Some of the art world’s prominent names came up in the trial. Citadel founder Ken Griffin and prominent gallerist Larry Gagosian viewed works at the estate in 2020, and Griffin then bought another painting that had been in the house during the fire—a fact the insurers cited as evidence that Perelman continued to treat his collection as marketable, undermining his claims of impairment.
Last week, Justice Joel Cohen of the New York Supreme Court ruled that the works showed “no visible damage” attributable to the fire, and could still be “enjoyed” as they were before the fire. Although Justice Cohen ultimately ruled in the insurers’ favor, he declined to find that Perelman deliberately misled them.
Valuing Fine Art: A Complex and Necessary Challenge
This case highlights a recurring theme in many art disputes—namely, the challenge of placing a value on a unique artwork. Valuation questions in art litigation can require consideration of many types of evidence, whether that means connoisseurship assessments, provenance research, forensic and scientific examinations, condition reports, or exploration of trends and fluctuations in the market for a given artist’s work.

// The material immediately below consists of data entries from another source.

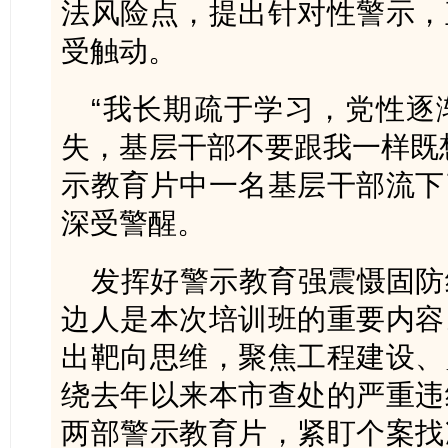
法风险点，提出针对性警示，
受触动。
“我长期疏于学习，党性逐
失，基层干部不要跟我一样既
示教育片中一名基层干部流下
深受警醒。
发挥好警示教育强震慑固防
边人是本次培训班的重要内容
出靶向思维，聚焦工程建设、
绕去年以来本市查处的严重违
两部警示教育片，紧盯个案找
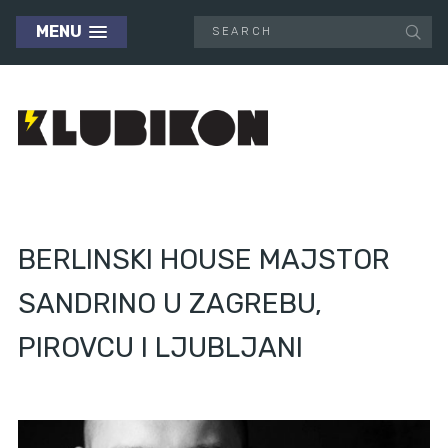
MENU
BERLINSKI HOUSE MAJSTOR
SANDRINO U ZAGREBU,
PIROVCU I LJUBLJANI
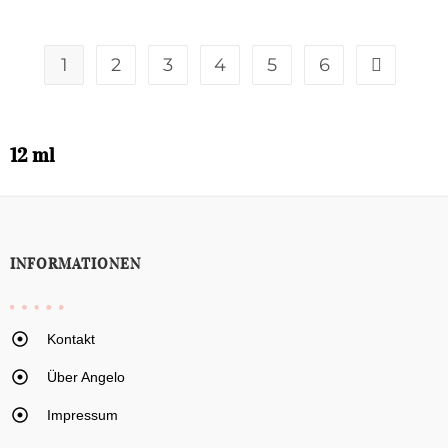
1
2
3
4
5
6
12 ml
INFORMATIONEN
Kontakt
Über Angelo
Impressum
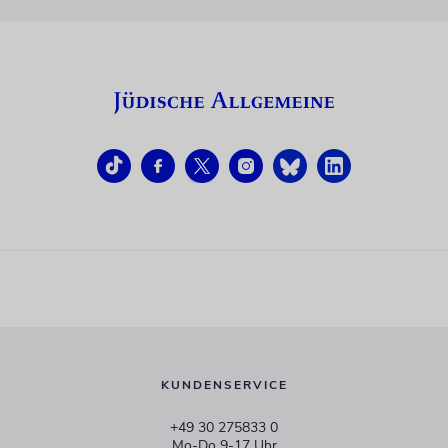
KUNDENSERVICE
+49 30 275833 0
Mo-Do 9-17 Uhr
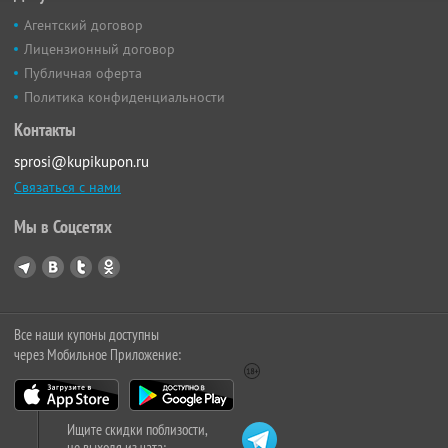
Агентский договор
Лицензионный договор
Публичная оферта
Политика конфиденциальности
Контакты
sprosi@kupikupon.ru
Связаться с нами
Мы в Соцсетях
Все наши купоны доступны
через Мобильное Приложение:
Ищите скидки поблизости,
не выходя из чата:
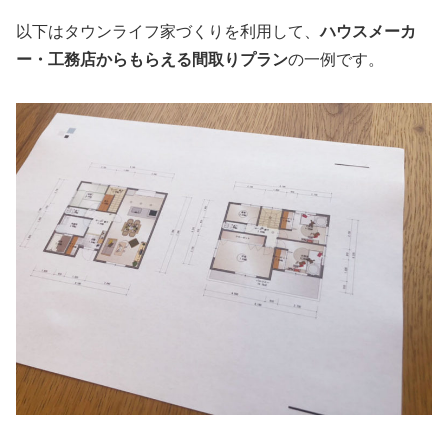
以下はタウンライフ家づくりを利用して、
ハウスメーカ
ー・工務店からもらえる間取りプラン
の一例です。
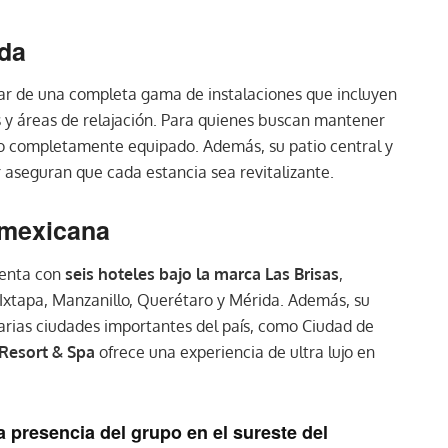
ida
tar de una completa gama de instalaciones que incluyen
es y áreas de relajación. Para quienes buscan mantener
asio completamente equipado. Además, su patio central y
 aseguran que cada estancia sea revitalizante.
 mexicana
enta con
seis hoteles bajo la marca Las Brisas
,
Ixtapa, Manzanillo, Querétaro y Mérida. Además, su
arias ciudades importantes del país, como Ciudad de
Resort & Spa
ofrece una experiencia de ultra lujo en
a presencia del grupo en el sureste del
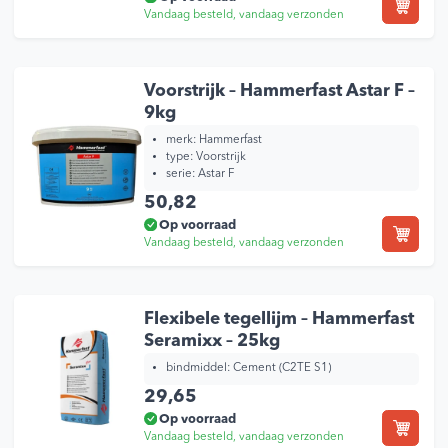
Vandaag besteld, vandaag verzonden
Voorstrijk – Hammerfast Astar F –
9kg
merk:
Hammerfast
type:
Voorstrijk
serie:
Astar F
50,82
Op voorraad
Vandaag besteld, vandaag verzonden
Flexibele tegellijm – Hammerfast
Seramixx – 25kg
bindmiddel:
Cement (C2TE S1)
29,65
Op voorraad
Vandaag besteld, vandaag verzonden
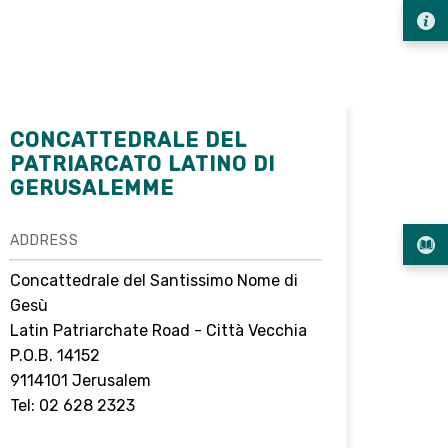
CONCATTEDRALE DEL
PATRIARCATO LATINO DI
GERUSALEMME
ADDRESS
Concattedrale del Santissimo Nome di
Gesù
Latin Patriarchate Road - Città Vecchia
P.O.B. 14152
9114101 Jerusalem
Tel: 02 628 2323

Here, the ruling against Perelman underscores the evidentiary challenges inherent in art insurance coverage disputes, particularly when claims hinge on subtle damage that may not even be visible to the untrained eye. This intersection of physical condition and subjective aesthetics is a slippery one, and courts will scrutinize both the circumstances of the alleged damage and the broader context, including prior handling and the market behavior of the works in question. Without demonstrable evidence of physical damage, subjective assessments of aesthetic change—no matter how strongly felt—may not be sufficient on their own.
Art is increasingly viewed as both a cultural treasure and an investment asset. But collectors and insurers alike must grapple with its fragility and the real risk of physical harm—and the litigation that can follow. For insurers, the decision reinforces the importance of clear policy language and rigorous claims investigations. For collectors, it is a reminder of the need for thoughtful insurance planning, regular appraisals and condition reports, conservation advice, and protection and security systems to prevent damage in the first place. And for both insurers and collectors, it underscores that meticulous documentation of both the insured works and any alleged incidents of damage is a must.